====== WORKING DATA

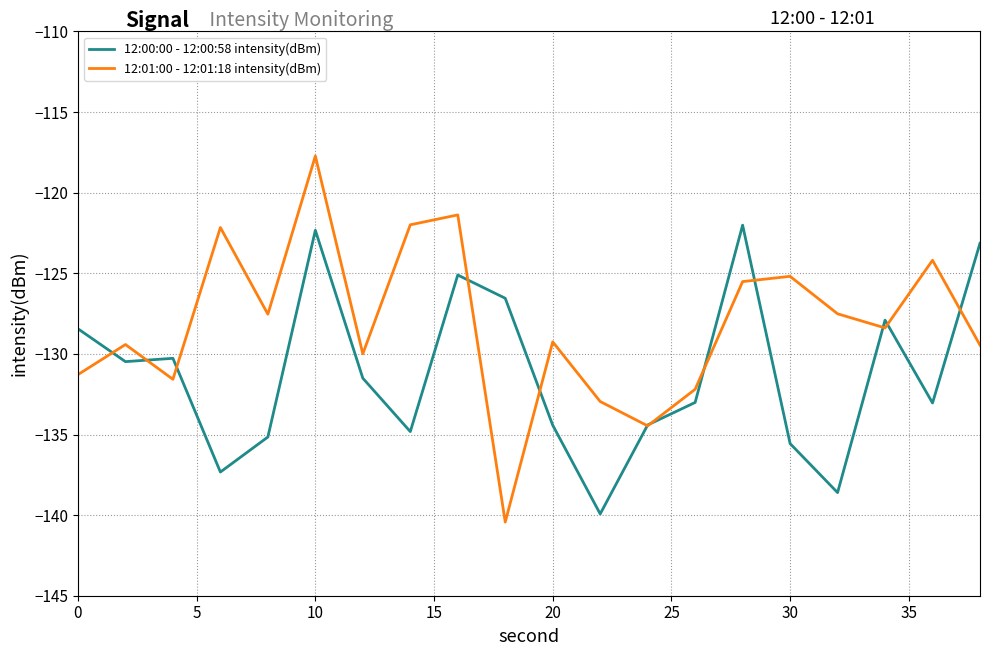

What is the maximum value for 12:00:00 - 12:00:58 intensity(dBm)?

-122.0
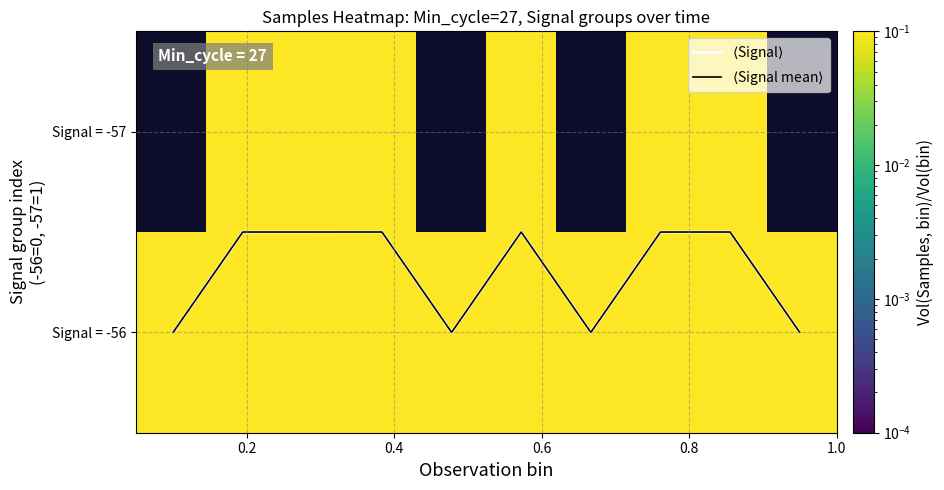

Which series has the largest range (max minus min)?

$\langle$Signal$\rangle$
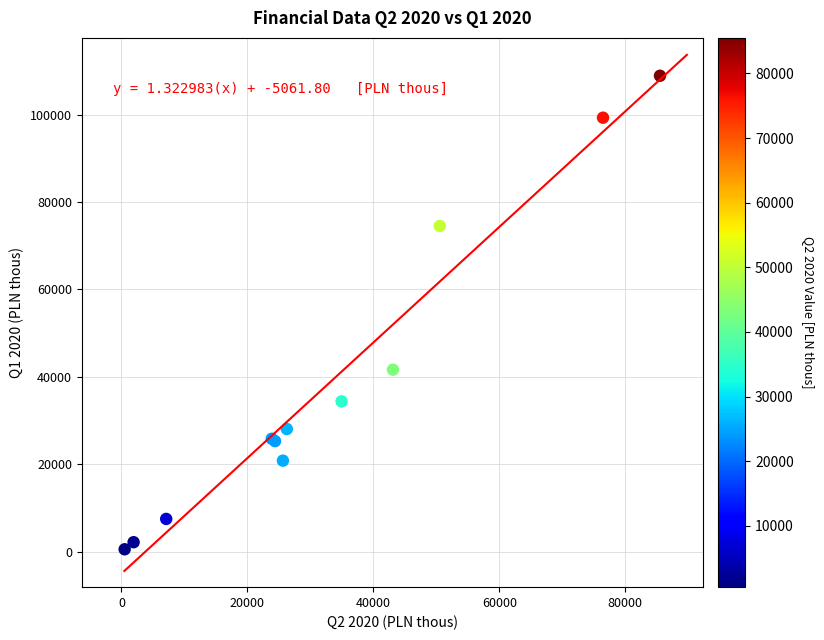

What Y value in the scatter plot is closest to 54711?

41628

============

» **EXERCISE GOAL**:
Arrange every line of the rows above as a numbered list, skipping blank lines and leaving out the pictures.

» **REPLY TO THE TASK**:
1. What is the maximum value for 12:00:00 - 12:00:58 intensity(dBm)?
2. -122.0
3. Which series has the largest range (max minus min)?
4. $\langle$Signal$\rangle$
5. What Y value in the scatter plot is closest to 54711?
6. 41628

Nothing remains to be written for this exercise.